START DATA RECORDS

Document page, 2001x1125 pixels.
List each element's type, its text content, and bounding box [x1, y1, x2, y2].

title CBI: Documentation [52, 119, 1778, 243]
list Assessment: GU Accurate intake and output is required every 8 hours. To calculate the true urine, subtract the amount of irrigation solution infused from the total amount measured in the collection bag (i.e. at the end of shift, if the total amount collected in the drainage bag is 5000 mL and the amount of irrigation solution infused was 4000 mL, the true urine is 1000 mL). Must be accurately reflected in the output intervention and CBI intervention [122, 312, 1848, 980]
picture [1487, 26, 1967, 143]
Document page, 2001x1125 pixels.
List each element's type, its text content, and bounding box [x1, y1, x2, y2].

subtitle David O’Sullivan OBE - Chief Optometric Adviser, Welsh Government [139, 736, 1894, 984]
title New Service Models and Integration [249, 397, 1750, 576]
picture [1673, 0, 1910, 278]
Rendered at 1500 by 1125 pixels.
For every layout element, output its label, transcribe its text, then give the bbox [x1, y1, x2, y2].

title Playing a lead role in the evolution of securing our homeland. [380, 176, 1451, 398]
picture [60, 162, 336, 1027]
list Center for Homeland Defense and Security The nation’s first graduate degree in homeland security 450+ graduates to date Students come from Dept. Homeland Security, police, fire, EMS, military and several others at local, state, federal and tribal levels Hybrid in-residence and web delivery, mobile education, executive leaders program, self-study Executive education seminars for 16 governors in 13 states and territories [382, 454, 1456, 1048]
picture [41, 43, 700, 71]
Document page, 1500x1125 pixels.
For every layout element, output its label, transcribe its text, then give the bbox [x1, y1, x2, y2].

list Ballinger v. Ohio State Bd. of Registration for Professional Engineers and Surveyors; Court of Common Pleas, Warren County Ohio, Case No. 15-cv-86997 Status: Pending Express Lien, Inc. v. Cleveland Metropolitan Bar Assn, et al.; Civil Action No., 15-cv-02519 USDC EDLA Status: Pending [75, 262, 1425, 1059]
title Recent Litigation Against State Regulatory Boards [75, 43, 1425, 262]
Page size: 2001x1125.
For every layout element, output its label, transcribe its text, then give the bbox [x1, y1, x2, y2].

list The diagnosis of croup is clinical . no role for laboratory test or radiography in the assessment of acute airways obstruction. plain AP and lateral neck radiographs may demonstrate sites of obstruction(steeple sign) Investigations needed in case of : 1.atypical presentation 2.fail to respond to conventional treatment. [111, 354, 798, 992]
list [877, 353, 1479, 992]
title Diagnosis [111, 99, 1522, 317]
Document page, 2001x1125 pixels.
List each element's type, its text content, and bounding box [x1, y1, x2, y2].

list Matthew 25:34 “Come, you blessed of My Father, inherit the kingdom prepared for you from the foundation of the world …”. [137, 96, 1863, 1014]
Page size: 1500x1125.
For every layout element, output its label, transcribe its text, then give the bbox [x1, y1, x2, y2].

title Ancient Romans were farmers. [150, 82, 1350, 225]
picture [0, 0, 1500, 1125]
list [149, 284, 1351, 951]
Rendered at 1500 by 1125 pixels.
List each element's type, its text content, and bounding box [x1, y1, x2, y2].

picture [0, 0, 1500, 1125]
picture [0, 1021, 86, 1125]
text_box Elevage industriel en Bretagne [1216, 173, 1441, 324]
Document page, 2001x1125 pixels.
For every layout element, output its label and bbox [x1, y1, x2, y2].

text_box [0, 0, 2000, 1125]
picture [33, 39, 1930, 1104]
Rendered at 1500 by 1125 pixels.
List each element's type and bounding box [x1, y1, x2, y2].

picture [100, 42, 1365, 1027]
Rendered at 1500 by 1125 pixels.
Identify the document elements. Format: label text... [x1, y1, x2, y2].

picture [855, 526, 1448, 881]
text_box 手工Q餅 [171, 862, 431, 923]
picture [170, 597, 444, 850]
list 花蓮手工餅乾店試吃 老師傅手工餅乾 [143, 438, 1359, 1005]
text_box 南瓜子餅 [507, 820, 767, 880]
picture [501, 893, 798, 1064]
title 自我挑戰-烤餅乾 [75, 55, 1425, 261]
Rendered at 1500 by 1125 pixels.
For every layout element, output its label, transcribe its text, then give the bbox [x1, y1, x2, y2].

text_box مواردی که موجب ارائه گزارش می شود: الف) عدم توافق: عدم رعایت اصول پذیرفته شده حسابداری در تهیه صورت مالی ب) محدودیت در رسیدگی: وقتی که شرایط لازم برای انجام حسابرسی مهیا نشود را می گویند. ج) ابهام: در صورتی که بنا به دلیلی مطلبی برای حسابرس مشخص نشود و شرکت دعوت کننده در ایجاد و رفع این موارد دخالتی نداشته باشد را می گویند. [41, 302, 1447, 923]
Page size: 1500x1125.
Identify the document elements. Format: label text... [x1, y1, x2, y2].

END DATA RECORDS

* [WHAT YOU HAVE TO DO]
Would you repeat each line above exactly as it stands?

* [ANSWER TO THIS EXERCISE]
Document page, 2001x1125 pixels.
List each element's type, its text content, and bounding box [x1, y1, x2, y2].

title CBI: Documentation [52, 119, 1778, 243]
list Assessment: GU Accurate intake and output is required every 8 hours. To calculate the true urine, subtract the amount of irrigation solution infused from the total amount measured in the collection bag (i.e. at the end of shift, if the total amount collected in the drainage bag is 5000 mL and the amount of irrigation solution infused was 4000 mL, the true urine is 1000 mL). Must be accurately reflected in the output intervention and CBI intervention [122, 312, 1848, 980]
picture [1487, 26, 1967, 143]
Document page, 2001x1125 pixels.
List each element's type, its text content, and bounding box [x1, y1, x2, y2].

subtitle David O’Sullivan OBE - Chief Optometric Adviser, Welsh Government [139, 736, 1894, 984]
title New Service Models and Integration [249, 397, 1750, 576]
picture [1673, 0, 1910, 278]
Rendered at 1500 by 1125 pixels.
For every layout element, output its label, transcribe its text, then give the bbox [x1, y1, x2, y2].

title Playing a lead role in the evolution of securing our homeland. [380, 176, 1451, 398]
picture [60, 162, 336, 1027]
list Center for Homeland Defense and Security The nation’s first graduate degree in homeland security 450+ graduates to date Students come from Dept. Homeland Security, police, fire, EMS, military and several others at local, state, federal and tribal levels Hybrid in-residence and web delivery, mobile education, executive leaders program, self-study Executive education seminars for 16 governors in 13 states and territories [382, 454, 1456, 1048]
picture [41, 43, 700, 71]
Document page, 1500x1125 pixels.
For every layout element, output its label, transcribe its text, then give the bbox [x1, y1, x2, y2].

list Ballinger v. Ohio State Bd. of Registration for Professional Engineers and Surveyors; Court of Common Pleas, Warren County Ohio, Case No. 15-cv-86997 Status: Pending Express Lien, Inc. v. Cleveland Metropolitan Bar Assn, et al.; Civil Action No., 15-cv-02519 USDC EDLA Status: Pending [75, 262, 1425, 1059]
title Recent Litigation Against State Regulatory Boards [75, 43, 1425, 262]
Page size: 2001x1125.
For every layout element, output its label, transcribe its text, then give the bbox [x1, y1, x2, y2].

list The diagnosis of croup is clinical . no role for laboratory test or radiography in the assessment of acute airways obstruction. plain AP and lateral neck radiographs may demonstrate sites of obstruction(steeple sign) Investigations needed in case of : 1.atypical presentation 2.fail to respond to conventional treatment. [111, 354, 798, 992]
list [877, 353, 1479, 992]
title Diagnosis [111, 99, 1522, 317]
Document page, 2001x1125 pixels.
List each element's type, its text content, and bounding box [x1, y1, x2, y2].

list Matthew 25:34 “Come, you blessed of My Father, inherit the kingdom prepared for you from the foundation of the world …”. [137, 96, 1863, 1014]
Page size: 1500x1125.
For every layout element, output its label, transcribe its text, then give the bbox [x1, y1, x2, y2].

title Ancient Romans were farmers. [150, 82, 1350, 225]
picture [0, 0, 1500, 1125]
list [149, 284, 1351, 951]
Rendered at 1500 by 1125 pixels.
List each element's type, its text content, and bounding box [x1, y1, x2, y2].

picture [0, 0, 1500, 1125]
picture [0, 1021, 86, 1125]
text_box Elevage industriel en Bretagne [1216, 173, 1441, 324]
Document page, 2001x1125 pixels.
For every layout element, output its label and bbox [x1, y1, x2, y2].

text_box [0, 0, 2000, 1125]
picture [33, 39, 1930, 1104]
Rendered at 1500 by 1125 pixels.
List each element's type and bounding box [x1, y1, x2, y2].

picture [100, 42, 1365, 1027]
Rendered at 1500 by 1125 pixels.
Identify the document elements. Format: label text... [x1, y1, x2, y2].

picture [855, 526, 1448, 881]
text_box 手工Q餅 [171, 862, 431, 923]
picture [170, 597, 444, 850]
list 花蓮手工餅乾店試吃 老師傅手工餅乾 [143, 438, 1359, 1005]
text_box 南瓜子餅 [507, 820, 767, 880]
picture [501, 893, 798, 1064]
title 自我挑戰-烤餅乾 [75, 55, 1425, 261]
Rendered at 1500 by 1125 pixels.
For every layout element, output its label, transcribe its text, then give the bbox [x1, y1, x2, y2].

text_box مواردی که موجب ارائه گزارش می شود: الف) عدم توافق: عدم رعایت اصول پذیرفته شده حسابداری در تهیه صورت مالی ب) محدودیت در رسیدگی: وقتی که شرایط لازم برای انجام حسابرسی مهیا نشود را می گویند. ج) ابهام: در صورتی که بنا به دلیلی مطلبی برای حسابرس مشخص نشود و شرکت دعوت کننده در ایجاد و رفع این موارد دخالتی نداشته باشد را می گویند. [41, 302, 1447, 923]
Page size: 1500x1125.
Identify the document elements. Format: label text... [x1, y1, x2, y2].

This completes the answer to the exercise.